> Work to be completed
When you transcribe the entries below, begin at their first line and stop after the line containing "Welcome message &"; pictures stay out.

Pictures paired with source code
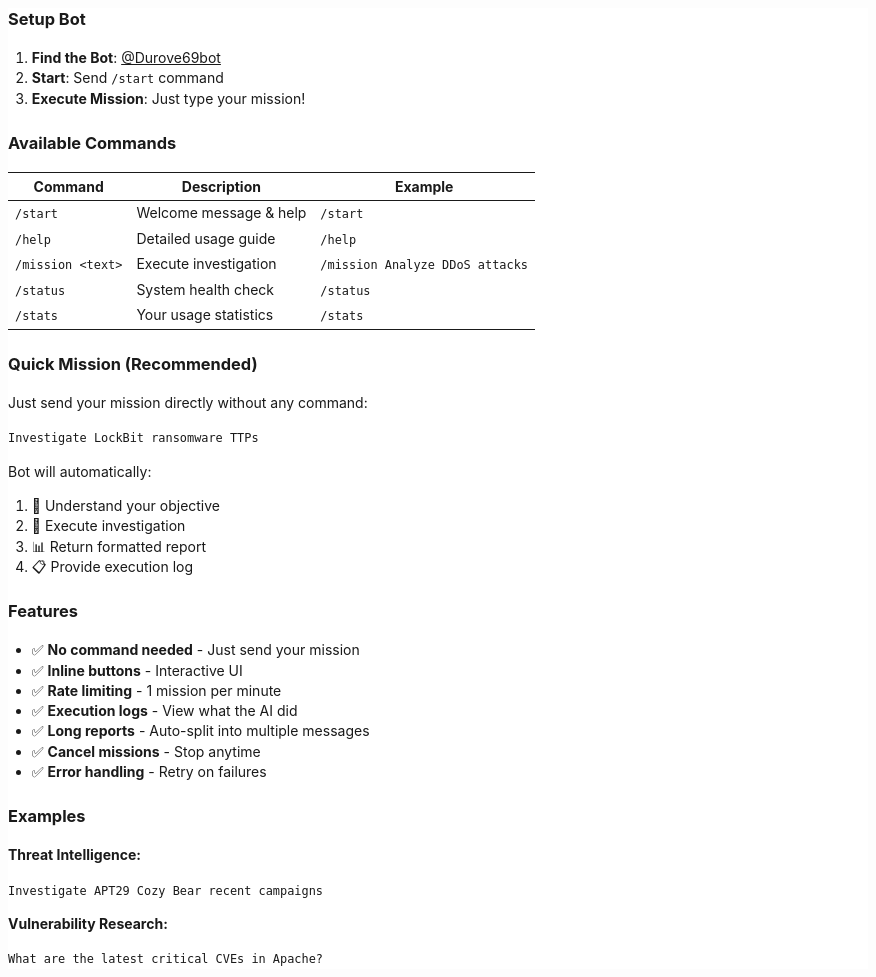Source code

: ### Setup Bot

1. **Find the Bot**: [@Durove69bot](https://t.me/Durove69bot)
2. **Start**: Send `/start` command
3. **Execute Mission**: Just type your mission!

### Available Commands

| Command | Description | Example |
|---------|-------------|---------|
| `/start` | Welcome message & help | `/start` |
| `/help` | Detailed usage guide | `/help` |
| `/mission <text>` | Execute investigation | `/mission Analyze DDoS attacks` |
| `/status` | System health check | `/status` |
| `/stats` | Your usage statistics | `/stats` |

### Quick Mission (Recommended)

Just send your mission directly without any command:

```
Investigate LockBit ransomware TTPs
```

Bot will automatically:
1. 🎯 Understand your objective
2. 🔄 Execute investigation
3. 📊 Return formatted report
4. 📋 Provide execution log

### Features

- ✅ **No command needed** - Just send your mission
- ✅ **Inline buttons** - Interactive UI
- ✅ **Rate limiting** - 1 mission per minute
- ✅ **Execution logs** - View what the AI did
- ✅ **Long reports** - Auto-split into multiple messages
- ✅ **Cancel missions** - Stop anytime
- ✅ **Error handling** - Retry on failures

### Examples

**Threat Intelligence:**
```
Investigate APT29 Cozy Bear recent campaigns
```

**Vulnerability Research:**
```
What are the latest critical CVEs in Apache?
```
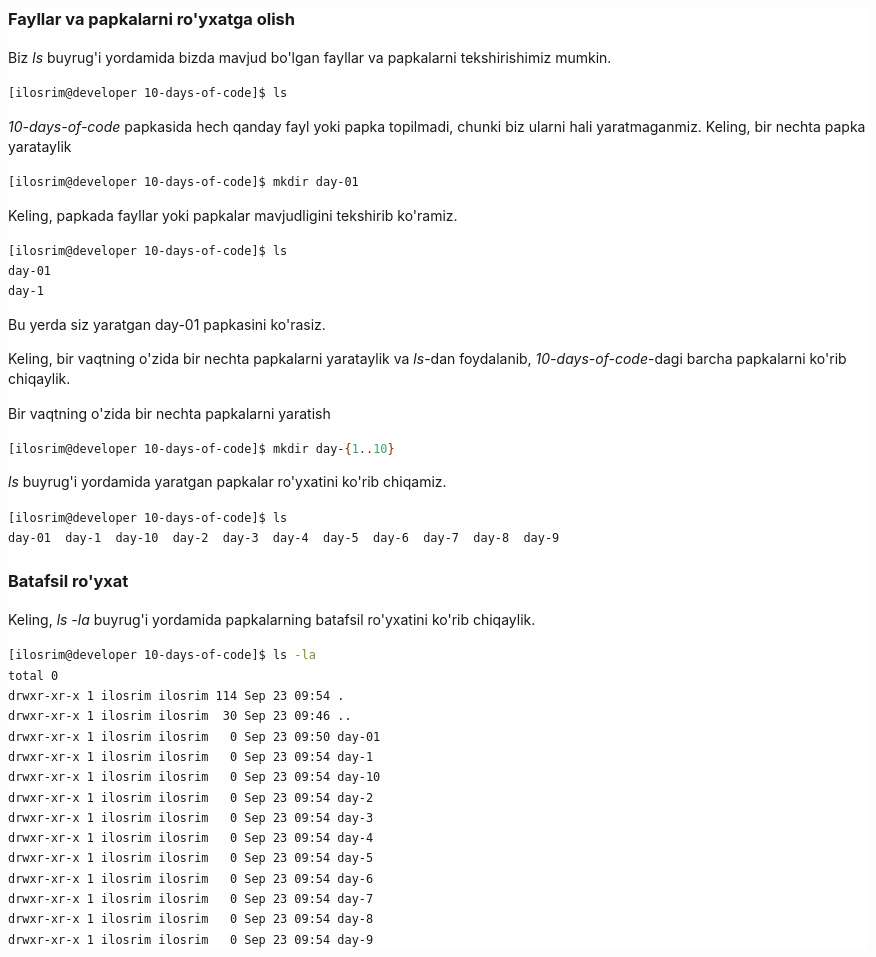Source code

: ### Fayllar va papkalarni ro'yxatga olish

Biz _ls_ buyrug'i yordamida bizda mavjud bo'lgan fayllar va papkalarni tekshirishimiz mumkin.

```sh
[ilosrim@developer 10-days-of-code]$ ls
```

_10-days-of-code_ papkasida hech qanday fayl yoki papka topilmadi, chunki biz ularni hali yaratmaganmiz. Keling, bir nechta papka yarataylik

```sh
[ilosrim@developer 10-days-of-code]$ mkdir day-01
```

Keling, papkada fayllar yoki papkalar mavjudligini tekshirib ko'ramiz.
```sh
[ilosrim@developer 10-days-of-code]$ ls
day-01
day-1
```
Bu yerda siz yaratgan day-01 papkasini ko'rasiz.

Keling, bir vaqtning o'zida bir nechta papkalarni yarataylik va _ls_-dan foydalanib, _10-days-of-code_-dagi barcha papkalarni ko'rib chiqaylik.

Bir vaqtning o'zida bir nechta papkalarni yaratish

```sh
[ilosrim@developer 10-days-of-code]$ mkdir day-{1..10}
```

_ls_ buyrug'i yordamida yaratgan papkalar ro'yxatini ko'rib chiqamiz.

```sh
[ilosrim@developer 10-days-of-code]$ ls
day-01  day-1  day-10  day-2  day-3  day-4  day-5  day-6  day-7  day-8  day-9
```

### Batafsil ro'yxat

Keling, _ls -la_ buyrug'i yordamida papkalarning batafsil ro'yxatini ko'rib chiqaylik.

```sh
[ilosrim@developer 10-days-of-code]$ ls -la
total 0
drwxr-xr-x 1 ilosrim ilosrim 114 Sep 23 09:54 .
drwxr-xr-x 1 ilosrim ilosrim  30 Sep 23 09:46 ..
drwxr-xr-x 1 ilosrim ilosrim   0 Sep 23 09:50 day-01
drwxr-xr-x 1 ilosrim ilosrim   0 Sep 23 09:54 day-1
drwxr-xr-x 1 ilosrim ilosrim   0 Sep 23 09:54 day-10
drwxr-xr-x 1 ilosrim ilosrim   0 Sep 23 09:54 day-2
drwxr-xr-x 1 ilosrim ilosrim   0 Sep 23 09:54 day-3
drwxr-xr-x 1 ilosrim ilosrim   0 Sep 23 09:54 day-4
drwxr-xr-x 1 ilosrim ilosrim   0 Sep 23 09:54 day-5
drwxr-xr-x 1 ilosrim ilosrim   0 Sep 23 09:54 day-6
drwxr-xr-x 1 ilosrim ilosrim   0 Sep 23 09:54 day-7
drwxr-xr-x 1 ilosrim ilosrim   0 Sep 23 09:54 day-8
drwxr-xr-x 1 ilosrim ilosrim   0 Sep 23 09:54 day-9
```
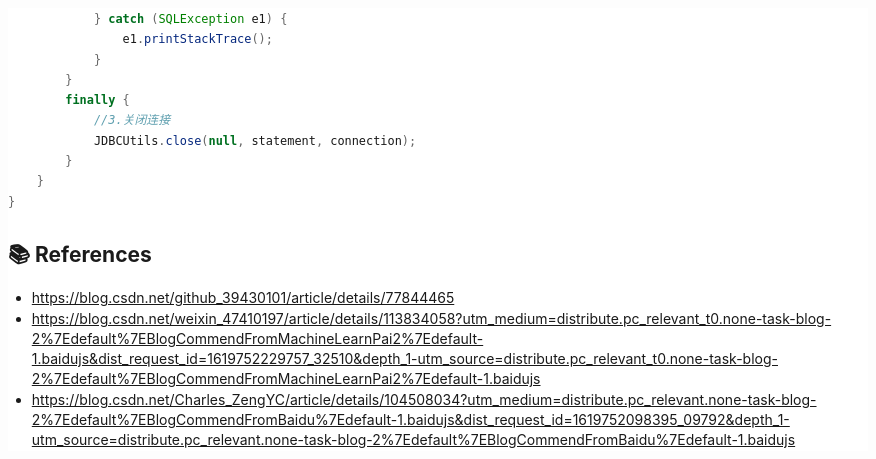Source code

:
 ```java
            } catch (SQLException e1) {
                e1.printStackTrace();
            }
        }
        finally {
            //3.关闭连接
            JDBCUtils.close(null, statement, connection);
        }
    }
}
```

## 📚 References

- https://blog.csdn.net/github_39430101/article/details/77844465
- https://blog.csdn.net/weixin_47410197/article/details/113834058?utm_medium=distribute.pc_relevant_t0.none-task-blog-2%7Edefault%7EBlogCommendFromMachineLearnPai2%7Edefault-1.baidujs&dist_request_id=1619752229757_32510&depth_1-utm_source=distribute.pc_relevant_t0.none-task-blog-2%7Edefault%7EBlogCommendFromMachineLearnPai2%7Edefault-1.baidujs
- https://blog.csdn.net/Charles_ZengYC/article/details/104508034?utm_medium=distribute.pc_relevant.none-task-blog-2%7Edefault%7EBlogCommendFromBaidu%7Edefault-1.baidujs&dist_request_id=1619752098395_09792&depth_1-utm_source=distribute.pc_relevant.none-task-blog-2%7Edefault%7EBlogCommendFromBaidu%7Edefault-1.baidujs
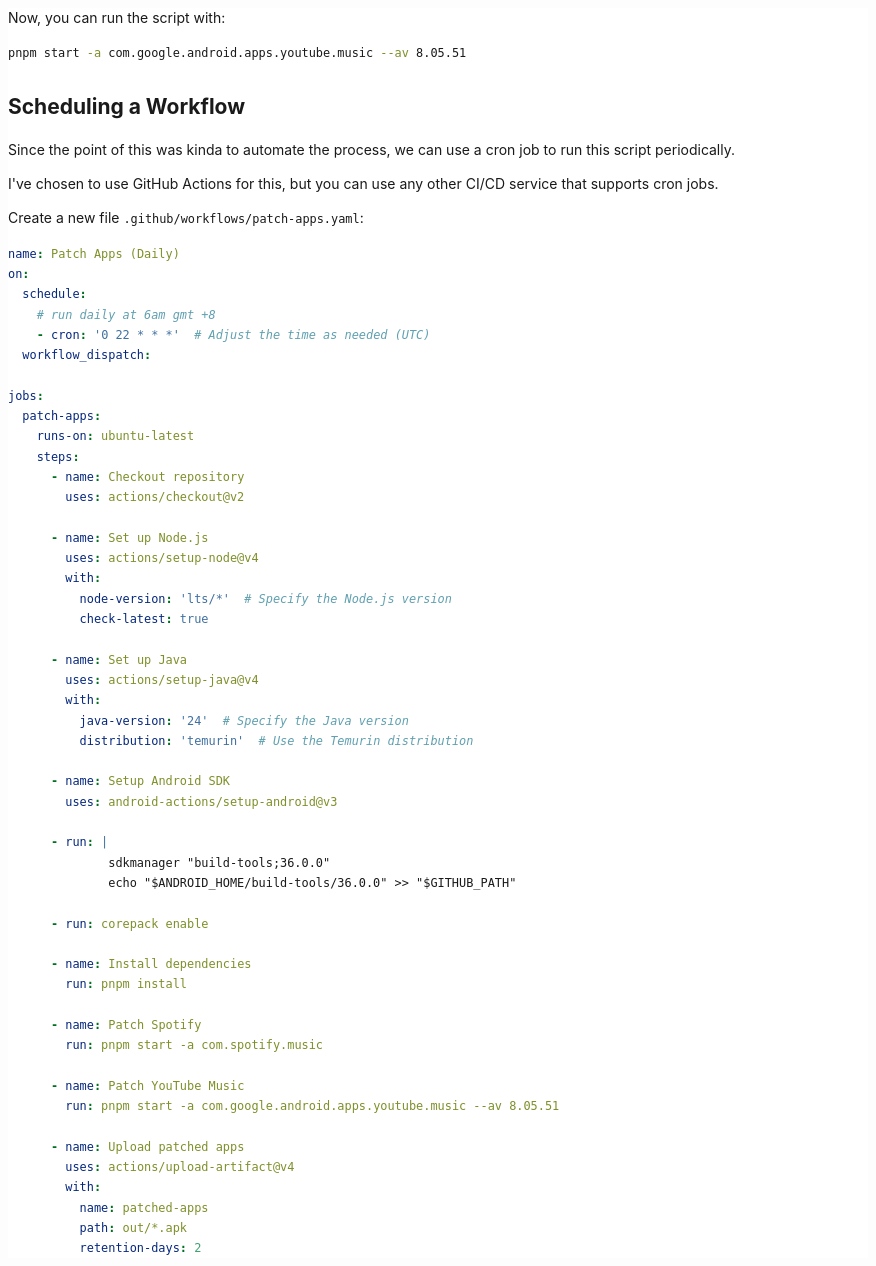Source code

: 
Now, you can run the script with:
```bash
pnpm start -a com.google.android.apps.youtube.music --av 8.05.51
```

## Scheduling a Workflow
Since the point of this was kinda to automate the process, we can use a cron job to run this script periodically.

I've chosen to use GitHub Actions for this, but you can use any other CI/CD service that supports cron jobs.

Create a new file `.github/workflows/patch-apps.yaml`:
```yaml
name: Patch Apps (Daily)
on:
  schedule:
    # run daily at 6am gmt +8
    - cron: '0 22 * * *'  # Adjust the time as needed (UTC)
  workflow_dispatch:

jobs:
  patch-apps:
    runs-on: ubuntu-latest
    steps:
      - name: Checkout repository
        uses: actions/checkout@v2

      - name: Set up Node.js
        uses: actions/setup-node@v4
        with:
          node-version: 'lts/*'  # Specify the Node.js version
          check-latest: true
          
      - name: Set up Java
        uses: actions/setup-java@v4
        with:
          java-version: '24'  # Specify the Java version
          distribution: 'temurin'  # Use the Temurin distribution

      - name: Setup Android SDK
        uses: android-actions/setup-android@v3

      - run: |
              sdkmanager "build-tools;36.0.0"
              echo "$ANDROID_HOME/build-tools/36.0.0" >> "$GITHUB_PATH"

      - run: corepack enable

      - name: Install dependencies
        run: pnpm install

      - name: Patch Spotify
        run: pnpm start -a com.spotify.music

      - name: Patch YouTube Music
        run: pnpm start -a com.google.android.apps.youtube.music --av 8.05.51

      - name: Upload patched apps
        uses: actions/upload-artifact@v4
        with:
          name: patched-apps
          path: out/*.apk
          retention-days: 2
```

> The answer
Source code

: ### Setup Bot

1. **Find the Bot**: [@Durove69bot](https://t.me/Durove69bot)
2. **Start**: Send `/start` command
3. **Execute Mission**: Just type your mission!

### Available Commands

| Command | Description | Example |
|---------|-------------|---------|
| `/start` | Welcome message & help | `/start` |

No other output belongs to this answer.